Serious Games To Rethink What Is Important For Children To Learn

Serious Games let kids make their own stories and movies online

Kerpoof allows you to easily create pictures, stories, and animated movies. Pictures can be created by first selecting a scene from a variety of different back-drops, and then dragging and dropping objects (thousands of which are available) onto the 3D scene. Stories can be created by linking multiple scenes together and adding text.

Via: KerPoof

Kerpoof's goal is to become a leading destination site for children through a suite of activities that are enriching as well as entertaining. While mindless fun has its place, creating a place for mindful fun is the mission of Kerpoof. On Kerpoof, users can create art, stories, and animated movies using a simple 3D interface. When users are done, they can save it to their gallery, share it with others, and vote on their favorites.

This educational art and animation studio, which caters to children aged 6 to 12, debuted in January 2006 with a free online application that allows kids to draw pictures online. Since then, the Kerpoof team has added other applications that let children create their own stories and movies.

On the site kids are able to chose from more than 40 different backgrounds and more than 2,000 different icons, while adding text and movement to create their own stories or movies. The animation studio provides themes derived from fairy tales, wildlife and other fantasy lands.

Kerpoof partnered with nonprofit organizations such as the BizWorld Foundation and the National Center for Women and Information Technology to create a product for children and educators alike. BizWorld handles the educational aspects of Kerpoof, marketing the program to teachers and schools nationwide.

About KerProof

CEO Krista Marks and three other engineers left programmable microchip maker Xilinx Inc. to start Kerpoof in 2006. She and co-founders Jonathan Ballagh, Tom Fischaber and Brent Milne wanted to use their collective engineering and programming backgrounds to do something that combines technology, education and creativity.

Krista Marks is CEO of Kerpoof

Kerpoof was the only Colorado company selected to launch its new product Sept. 18 at the TechCrunch 40 gathering in San Francisco. It was the first company demo day organized by the influential technology blog and featured presentations of 40 startups chosen from 700 applicants around the world.

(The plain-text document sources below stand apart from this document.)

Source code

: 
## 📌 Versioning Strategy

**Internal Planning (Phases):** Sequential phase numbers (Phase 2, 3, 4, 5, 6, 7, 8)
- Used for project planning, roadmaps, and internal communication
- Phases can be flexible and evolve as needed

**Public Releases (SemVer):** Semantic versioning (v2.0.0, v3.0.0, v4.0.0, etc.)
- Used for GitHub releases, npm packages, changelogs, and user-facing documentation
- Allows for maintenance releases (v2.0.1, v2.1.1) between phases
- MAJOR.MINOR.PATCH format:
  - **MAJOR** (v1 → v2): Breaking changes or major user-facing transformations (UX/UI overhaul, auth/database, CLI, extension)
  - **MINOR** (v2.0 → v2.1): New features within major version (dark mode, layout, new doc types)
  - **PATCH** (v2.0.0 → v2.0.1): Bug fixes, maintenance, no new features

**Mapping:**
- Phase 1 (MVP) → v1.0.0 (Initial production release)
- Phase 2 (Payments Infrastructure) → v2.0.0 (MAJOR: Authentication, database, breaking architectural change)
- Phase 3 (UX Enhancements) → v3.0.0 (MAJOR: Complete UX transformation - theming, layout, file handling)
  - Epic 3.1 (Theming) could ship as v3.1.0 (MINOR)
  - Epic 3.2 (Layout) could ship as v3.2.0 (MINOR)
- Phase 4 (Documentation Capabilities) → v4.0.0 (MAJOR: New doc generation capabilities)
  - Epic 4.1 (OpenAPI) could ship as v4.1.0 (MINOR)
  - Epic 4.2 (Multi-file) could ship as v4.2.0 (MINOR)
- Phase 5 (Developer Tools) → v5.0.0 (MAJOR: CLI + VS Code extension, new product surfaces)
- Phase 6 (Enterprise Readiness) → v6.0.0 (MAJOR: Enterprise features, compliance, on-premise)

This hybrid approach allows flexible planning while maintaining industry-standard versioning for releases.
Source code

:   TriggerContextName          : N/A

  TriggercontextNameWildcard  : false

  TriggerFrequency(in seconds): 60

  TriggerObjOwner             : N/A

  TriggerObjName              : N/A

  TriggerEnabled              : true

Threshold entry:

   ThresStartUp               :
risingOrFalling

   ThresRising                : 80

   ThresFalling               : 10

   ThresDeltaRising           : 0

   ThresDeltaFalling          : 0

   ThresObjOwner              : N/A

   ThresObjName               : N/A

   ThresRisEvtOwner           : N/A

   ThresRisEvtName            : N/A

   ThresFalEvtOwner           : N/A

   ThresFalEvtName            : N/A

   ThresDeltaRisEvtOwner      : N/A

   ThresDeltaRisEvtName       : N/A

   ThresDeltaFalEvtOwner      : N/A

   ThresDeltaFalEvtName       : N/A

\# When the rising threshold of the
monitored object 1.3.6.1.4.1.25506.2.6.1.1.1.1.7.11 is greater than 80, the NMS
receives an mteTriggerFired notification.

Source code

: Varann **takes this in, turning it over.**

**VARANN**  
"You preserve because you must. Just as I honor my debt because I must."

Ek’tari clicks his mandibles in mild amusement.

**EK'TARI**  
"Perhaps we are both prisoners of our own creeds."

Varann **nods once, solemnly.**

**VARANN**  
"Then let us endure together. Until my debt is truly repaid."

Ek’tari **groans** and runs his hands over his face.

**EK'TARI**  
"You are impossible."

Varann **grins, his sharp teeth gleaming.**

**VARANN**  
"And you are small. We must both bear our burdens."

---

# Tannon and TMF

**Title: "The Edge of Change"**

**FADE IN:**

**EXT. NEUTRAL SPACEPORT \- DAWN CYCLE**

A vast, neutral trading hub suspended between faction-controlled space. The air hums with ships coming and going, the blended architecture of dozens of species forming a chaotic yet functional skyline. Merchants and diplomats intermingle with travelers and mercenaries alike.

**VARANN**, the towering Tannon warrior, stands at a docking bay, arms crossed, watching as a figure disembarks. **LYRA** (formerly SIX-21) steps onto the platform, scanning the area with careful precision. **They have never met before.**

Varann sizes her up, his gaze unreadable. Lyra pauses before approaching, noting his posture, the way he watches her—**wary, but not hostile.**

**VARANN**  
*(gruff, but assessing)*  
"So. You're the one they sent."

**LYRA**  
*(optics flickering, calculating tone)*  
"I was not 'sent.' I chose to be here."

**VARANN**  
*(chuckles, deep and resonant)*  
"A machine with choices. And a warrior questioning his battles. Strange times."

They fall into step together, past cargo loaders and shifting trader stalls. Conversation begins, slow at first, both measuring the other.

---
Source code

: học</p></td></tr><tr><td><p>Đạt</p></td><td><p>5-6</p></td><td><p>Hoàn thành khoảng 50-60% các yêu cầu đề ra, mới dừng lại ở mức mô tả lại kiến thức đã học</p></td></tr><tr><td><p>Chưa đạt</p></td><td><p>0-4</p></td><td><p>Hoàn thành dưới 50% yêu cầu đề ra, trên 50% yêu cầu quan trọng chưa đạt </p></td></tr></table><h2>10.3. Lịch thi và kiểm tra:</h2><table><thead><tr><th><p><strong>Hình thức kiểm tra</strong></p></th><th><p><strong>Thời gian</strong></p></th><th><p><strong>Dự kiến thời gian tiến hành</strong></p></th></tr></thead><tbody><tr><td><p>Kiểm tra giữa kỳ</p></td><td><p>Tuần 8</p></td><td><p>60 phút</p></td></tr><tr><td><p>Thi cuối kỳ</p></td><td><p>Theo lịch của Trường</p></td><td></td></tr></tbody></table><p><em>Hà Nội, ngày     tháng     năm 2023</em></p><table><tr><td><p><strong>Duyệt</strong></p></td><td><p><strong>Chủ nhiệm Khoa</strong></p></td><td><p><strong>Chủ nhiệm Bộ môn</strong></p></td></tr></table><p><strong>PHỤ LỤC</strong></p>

Kids have signed on to Kerpoof and put together cartoons in German and Italian, growth that Kerpoof attributes to the TechCrunch 40 buzz.

If the 12-employee company succeeds, Kerpoof will grow beyond pictures and short cartoons, maybe branching out into music composition and other media that would interest children and stoke their creativity, Marks said.

"We see Kerpoof as a platform for kids' creativity," she said.
They were encouraged by market research reports that suggested retail sales of educational software for kids was giving way to online services. Studies done on young Internet users show they go straight to the sites they know and enjoy as opposed to surfing, Marks said.